I was vastly unprepared for the class. I had waded through the
Iliad
and the
Odyssey
, but most helpful, unexpectedly, were my memories of
d’Aulaire’s Book of Greek Myths
, an oversized, brilliantly illustrated children’s book that Babs had in her room growing up. We used to pore over it, the exquisite illustrations spilling over our small laps, engrossed by the images of angry Athena springing from her father’s head and Icarus falling in flames from the sky. So from that book alone, I had a reference to at least a third of what we discussed in that lovely little room, if not in any particular depth. As for the other gods, I took dutiful notes on them with every intention of looking them up later.

What Professor Korloff lacked in charm, he made up for in exuberance. He was a mesmerizing orator—the sort of person who could speak about used coffee grounds and manage to hold his audience. I spent much of class nodding thoughtfully as if my silence were not simple ignorance. Yet it was painfully clear, once discussion got going, that I was by far the least versed in the classics among the group.

“Let’s talk about Minerva,” Professor Korloff said, his cigarette poised. “The Etruscans revered her—put her on urns, mirrors. Her statue guards tombs. Why?”

“Goddess of war,” said Pascal, a tiny older French student who sat in the very front, without missing a beat. Since the first day, he had been vying with Anna for Arthur’s highest esteem. Word had it that a recommendation from Arthur was a platinum ticket to a graduate program with a healthy fellowship, though personally, I couldn’t imagine anything worse than a life of studying the words of the dead.

“The Etruscans were in a constant state of battle against the Romans,” Pascal continued.
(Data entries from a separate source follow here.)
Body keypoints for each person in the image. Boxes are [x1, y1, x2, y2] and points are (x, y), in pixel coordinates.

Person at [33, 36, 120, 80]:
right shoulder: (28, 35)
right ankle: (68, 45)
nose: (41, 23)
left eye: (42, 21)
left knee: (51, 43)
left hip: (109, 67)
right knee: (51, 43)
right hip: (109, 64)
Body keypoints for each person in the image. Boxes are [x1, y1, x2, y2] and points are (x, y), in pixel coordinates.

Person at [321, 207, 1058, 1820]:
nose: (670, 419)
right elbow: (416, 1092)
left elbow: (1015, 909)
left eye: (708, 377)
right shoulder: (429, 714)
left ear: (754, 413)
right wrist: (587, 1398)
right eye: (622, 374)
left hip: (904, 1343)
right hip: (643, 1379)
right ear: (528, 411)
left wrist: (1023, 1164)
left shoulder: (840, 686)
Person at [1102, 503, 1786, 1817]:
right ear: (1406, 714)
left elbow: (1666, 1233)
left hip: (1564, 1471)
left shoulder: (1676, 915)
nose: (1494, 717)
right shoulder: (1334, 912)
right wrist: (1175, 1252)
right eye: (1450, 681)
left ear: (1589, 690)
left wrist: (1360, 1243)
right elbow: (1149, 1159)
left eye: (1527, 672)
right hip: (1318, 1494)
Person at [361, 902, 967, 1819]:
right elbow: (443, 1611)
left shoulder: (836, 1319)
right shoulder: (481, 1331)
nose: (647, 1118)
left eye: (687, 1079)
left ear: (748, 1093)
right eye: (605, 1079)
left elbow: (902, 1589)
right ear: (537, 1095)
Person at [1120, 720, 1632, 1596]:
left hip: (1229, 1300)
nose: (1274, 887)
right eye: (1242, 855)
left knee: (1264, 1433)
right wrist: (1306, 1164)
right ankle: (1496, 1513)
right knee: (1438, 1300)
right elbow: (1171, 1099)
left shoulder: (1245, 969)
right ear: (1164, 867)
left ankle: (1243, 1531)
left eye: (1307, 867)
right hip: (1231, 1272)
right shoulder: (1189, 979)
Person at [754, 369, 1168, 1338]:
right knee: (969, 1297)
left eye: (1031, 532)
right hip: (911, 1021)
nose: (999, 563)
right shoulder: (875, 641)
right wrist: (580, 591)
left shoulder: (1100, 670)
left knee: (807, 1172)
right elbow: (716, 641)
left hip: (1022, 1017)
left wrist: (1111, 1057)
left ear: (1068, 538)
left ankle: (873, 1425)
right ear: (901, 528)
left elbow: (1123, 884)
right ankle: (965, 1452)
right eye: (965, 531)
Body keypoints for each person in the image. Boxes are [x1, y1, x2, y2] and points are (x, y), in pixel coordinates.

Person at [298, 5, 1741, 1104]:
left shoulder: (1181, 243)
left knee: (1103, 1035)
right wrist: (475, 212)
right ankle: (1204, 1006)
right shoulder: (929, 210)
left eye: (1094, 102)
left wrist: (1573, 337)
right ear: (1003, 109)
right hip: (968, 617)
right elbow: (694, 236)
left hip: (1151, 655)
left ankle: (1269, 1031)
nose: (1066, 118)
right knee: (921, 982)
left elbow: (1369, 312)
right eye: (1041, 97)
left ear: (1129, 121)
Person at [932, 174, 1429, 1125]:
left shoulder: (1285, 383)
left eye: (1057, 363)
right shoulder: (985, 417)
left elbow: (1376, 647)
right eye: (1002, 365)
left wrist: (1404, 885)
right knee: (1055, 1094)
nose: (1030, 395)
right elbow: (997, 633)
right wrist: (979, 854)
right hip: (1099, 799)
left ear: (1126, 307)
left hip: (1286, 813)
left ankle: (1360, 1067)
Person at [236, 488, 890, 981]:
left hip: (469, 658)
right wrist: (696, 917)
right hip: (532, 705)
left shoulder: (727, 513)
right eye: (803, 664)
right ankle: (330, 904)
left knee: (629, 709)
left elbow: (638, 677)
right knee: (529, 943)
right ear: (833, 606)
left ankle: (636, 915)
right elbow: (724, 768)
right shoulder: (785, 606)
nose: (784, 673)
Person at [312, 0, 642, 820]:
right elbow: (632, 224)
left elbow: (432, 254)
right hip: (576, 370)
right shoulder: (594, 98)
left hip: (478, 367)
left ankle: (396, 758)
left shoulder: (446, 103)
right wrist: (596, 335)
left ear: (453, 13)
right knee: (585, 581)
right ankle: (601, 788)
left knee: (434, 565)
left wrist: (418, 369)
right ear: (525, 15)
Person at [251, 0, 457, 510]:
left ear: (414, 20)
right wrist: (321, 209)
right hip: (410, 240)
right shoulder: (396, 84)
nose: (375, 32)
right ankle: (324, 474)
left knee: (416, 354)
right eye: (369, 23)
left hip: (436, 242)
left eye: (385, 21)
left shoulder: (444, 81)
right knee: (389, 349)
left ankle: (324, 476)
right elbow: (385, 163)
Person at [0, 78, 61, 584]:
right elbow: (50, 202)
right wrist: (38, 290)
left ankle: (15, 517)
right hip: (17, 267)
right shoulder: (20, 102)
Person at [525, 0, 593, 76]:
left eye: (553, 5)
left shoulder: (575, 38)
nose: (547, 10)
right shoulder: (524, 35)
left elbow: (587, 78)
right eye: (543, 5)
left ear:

“And one another,” Anna added.

“Of course,” Arthur said. “All right, then, thank you. But
let’s
delve deeper, shall we? The Etruscans revered women more than any other ancient society. The Greeks, as you may by now have gleaned, were complete misogynists—everyone always getting raped and carried away. An entire war waged because of a petty fight over something as ephemeral as beauty. Beauty as a good, that is—as chattel—something you stole. But to the Etruscans, goddesses had more power, more agency. To the Etruscans, goddesses were every bit as important as the male gods. From what we can find, men and women were nearly equals. Equal burial rights, equal representation in their artistic renderings. Women, in Etruria, were—how should I say this? The shit.”

The class laughed.

“But now I want to get to the mystery. One that even after studying this stuff for fifty years still keeps me awake. The Etruscans’ reign was as mighty as that of the Romans and the Greeks. Their territories were vaster, reaching as far up as France. A network of twelve great cities. Yet there are no written texts—no historical documents, no hymns, no poems.
Why?

“The texts were destroyed by the Romans,” said Pascal.

“A complete eradication,” Arthur said, nodding. “A literary genocide more thorough than that of the Nazis, say, or the Stalinists.”

“Or else—”

The class turned and looked at me. I looked back at them, waiting for whomever it was to keep talking, only to realize with a start that the voice had been my own.

Anna turned and peered at me.

“Well?” Arthur said, stepping closer. “Go on?”

“I was just saying … maybe they did it themselves.”